There’s a significant connection between life sciences fundraising and real estate needs. Littman said due to the mostly private nature of the biotech funding business, it is difficult to come up with a multiple that measured the relationship between VC funding and square footage, though others have made educated guesses. Healthpeak Chief Investment Officer Scott Brinker estimated last year that every $1M of venture capital and money raised in initial public offerings translates into about 400 SF of needed space.
Any significant drop in venture capital funding would potentially have a downstream impact on development and lab demand.
Newmark’s year-end report found that roughly 34M SF of lab space is under development or renovation nationwide, which wouldn’t be affected by a startup funding slump, Littman said. But the future pipeline, which stands at 104M SF of proposed space, would likely shrink, especially in new and tertiary markets. Established markets, such as Boston — which received $13.7B, or 36% of nationwide VC biotech funding last year, per MassBio — would still be magnets for funding.
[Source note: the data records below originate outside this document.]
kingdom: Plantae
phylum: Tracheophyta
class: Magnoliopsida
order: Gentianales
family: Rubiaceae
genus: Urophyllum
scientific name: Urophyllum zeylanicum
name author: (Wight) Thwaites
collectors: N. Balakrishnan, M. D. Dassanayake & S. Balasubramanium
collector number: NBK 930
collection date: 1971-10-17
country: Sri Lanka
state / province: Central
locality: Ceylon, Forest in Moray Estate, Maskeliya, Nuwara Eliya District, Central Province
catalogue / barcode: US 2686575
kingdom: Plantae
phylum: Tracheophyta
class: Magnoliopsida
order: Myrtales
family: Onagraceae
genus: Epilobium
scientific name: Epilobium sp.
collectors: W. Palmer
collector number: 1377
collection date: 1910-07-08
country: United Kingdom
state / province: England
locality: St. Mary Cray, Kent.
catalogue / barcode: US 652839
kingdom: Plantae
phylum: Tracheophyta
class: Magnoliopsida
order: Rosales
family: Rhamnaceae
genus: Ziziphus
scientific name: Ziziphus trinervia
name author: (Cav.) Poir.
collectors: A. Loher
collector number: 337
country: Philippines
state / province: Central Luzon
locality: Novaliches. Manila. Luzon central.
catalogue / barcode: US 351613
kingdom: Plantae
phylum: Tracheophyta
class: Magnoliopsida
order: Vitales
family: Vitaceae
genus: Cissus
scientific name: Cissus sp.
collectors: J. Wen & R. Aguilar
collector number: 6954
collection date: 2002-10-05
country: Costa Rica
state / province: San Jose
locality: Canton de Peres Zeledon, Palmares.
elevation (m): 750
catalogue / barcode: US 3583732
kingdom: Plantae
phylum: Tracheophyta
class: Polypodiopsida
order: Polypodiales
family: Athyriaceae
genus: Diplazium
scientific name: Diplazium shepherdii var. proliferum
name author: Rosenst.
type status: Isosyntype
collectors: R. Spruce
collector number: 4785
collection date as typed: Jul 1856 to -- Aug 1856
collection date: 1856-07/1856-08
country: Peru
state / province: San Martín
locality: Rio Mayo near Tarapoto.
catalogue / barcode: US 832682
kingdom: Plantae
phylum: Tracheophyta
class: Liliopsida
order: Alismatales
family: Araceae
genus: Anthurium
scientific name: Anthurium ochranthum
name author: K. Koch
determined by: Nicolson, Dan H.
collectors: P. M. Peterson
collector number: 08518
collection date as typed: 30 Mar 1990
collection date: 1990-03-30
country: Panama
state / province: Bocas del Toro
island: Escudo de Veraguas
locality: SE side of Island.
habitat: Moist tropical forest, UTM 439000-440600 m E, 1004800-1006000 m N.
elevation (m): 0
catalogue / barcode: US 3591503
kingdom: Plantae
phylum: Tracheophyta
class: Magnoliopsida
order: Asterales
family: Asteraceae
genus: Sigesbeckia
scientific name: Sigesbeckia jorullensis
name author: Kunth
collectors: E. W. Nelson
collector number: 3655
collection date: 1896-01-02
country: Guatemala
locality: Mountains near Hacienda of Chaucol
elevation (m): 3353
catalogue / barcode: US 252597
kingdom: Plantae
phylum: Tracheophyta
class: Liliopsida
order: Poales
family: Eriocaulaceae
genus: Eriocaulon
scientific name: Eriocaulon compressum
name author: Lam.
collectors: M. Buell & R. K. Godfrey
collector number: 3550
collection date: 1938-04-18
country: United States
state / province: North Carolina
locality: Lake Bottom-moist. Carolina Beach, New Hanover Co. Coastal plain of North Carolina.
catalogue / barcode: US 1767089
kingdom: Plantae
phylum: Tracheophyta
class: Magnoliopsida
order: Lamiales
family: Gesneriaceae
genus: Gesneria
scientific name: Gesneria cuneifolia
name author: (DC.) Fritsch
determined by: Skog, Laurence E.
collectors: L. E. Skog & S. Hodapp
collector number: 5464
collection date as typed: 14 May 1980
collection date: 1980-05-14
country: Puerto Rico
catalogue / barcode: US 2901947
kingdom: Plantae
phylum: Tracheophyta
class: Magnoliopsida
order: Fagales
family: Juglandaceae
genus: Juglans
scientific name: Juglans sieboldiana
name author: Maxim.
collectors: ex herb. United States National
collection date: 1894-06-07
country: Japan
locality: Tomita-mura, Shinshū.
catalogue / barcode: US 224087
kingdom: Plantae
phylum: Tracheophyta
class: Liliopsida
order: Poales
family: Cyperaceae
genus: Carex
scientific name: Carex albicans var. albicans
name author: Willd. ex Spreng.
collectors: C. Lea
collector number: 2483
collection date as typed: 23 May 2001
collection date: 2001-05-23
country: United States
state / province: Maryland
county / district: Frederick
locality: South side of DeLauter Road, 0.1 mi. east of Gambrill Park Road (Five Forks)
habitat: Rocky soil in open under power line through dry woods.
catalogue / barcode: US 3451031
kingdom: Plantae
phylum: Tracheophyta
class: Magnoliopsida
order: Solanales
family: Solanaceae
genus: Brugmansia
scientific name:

The long-term impact of the current slowdown is still hard to read, said Biocom’s Panetta. There is lots of uncertainty right now, due to inflation and the geopolitical situation, and “uncertainty at any level leads to a hesitation in investment.” Panetta said real estate developers he’s spoken with are moving ahead “aggressively” since they haven't seen a slowdown in demand, especially for wet lab space.
But he’s keeping his eye on some potential regulatory shifts, including a revisiting of the America Invents Act, which may shift intellectual property rights in a way that’s less favorable to biotech, and President Joe Biden’s comments about refocusing on drug pricing, that may further cool the investment climate.
The market correction, however long it lasts, will likely not be nearly as impactful as previous downturns. Norris said that some investors see the IPO market beginning to slowly come back as soon as the second quarter. Chok said when valuations start trending lower, that value leads to more merger and acquisition events, which in turn brings back investment in the sector. All the sources for this story agreed the market fundamentals and maturity of the sector suggest long-term fortunes are still bright.
“Can life science keep growing at the rate it’s been growing? Maybe not, maybe the growth rate slows down a little bit,” Littman said. “I think volumes will stay high, but the growth rate will slow. I think there is a limit, but life sciences and healthcare are among the industries with the higher limit, since there are so many conditions and potential treatments out there.”
CORRECTION, FEB. 21, 11:00 A.M. ET: A previous version of this story misquoted Daniel Littman, implying incorrectly that he was making future market predictions. The quote has been adjusted to accurately reflect his sentiments.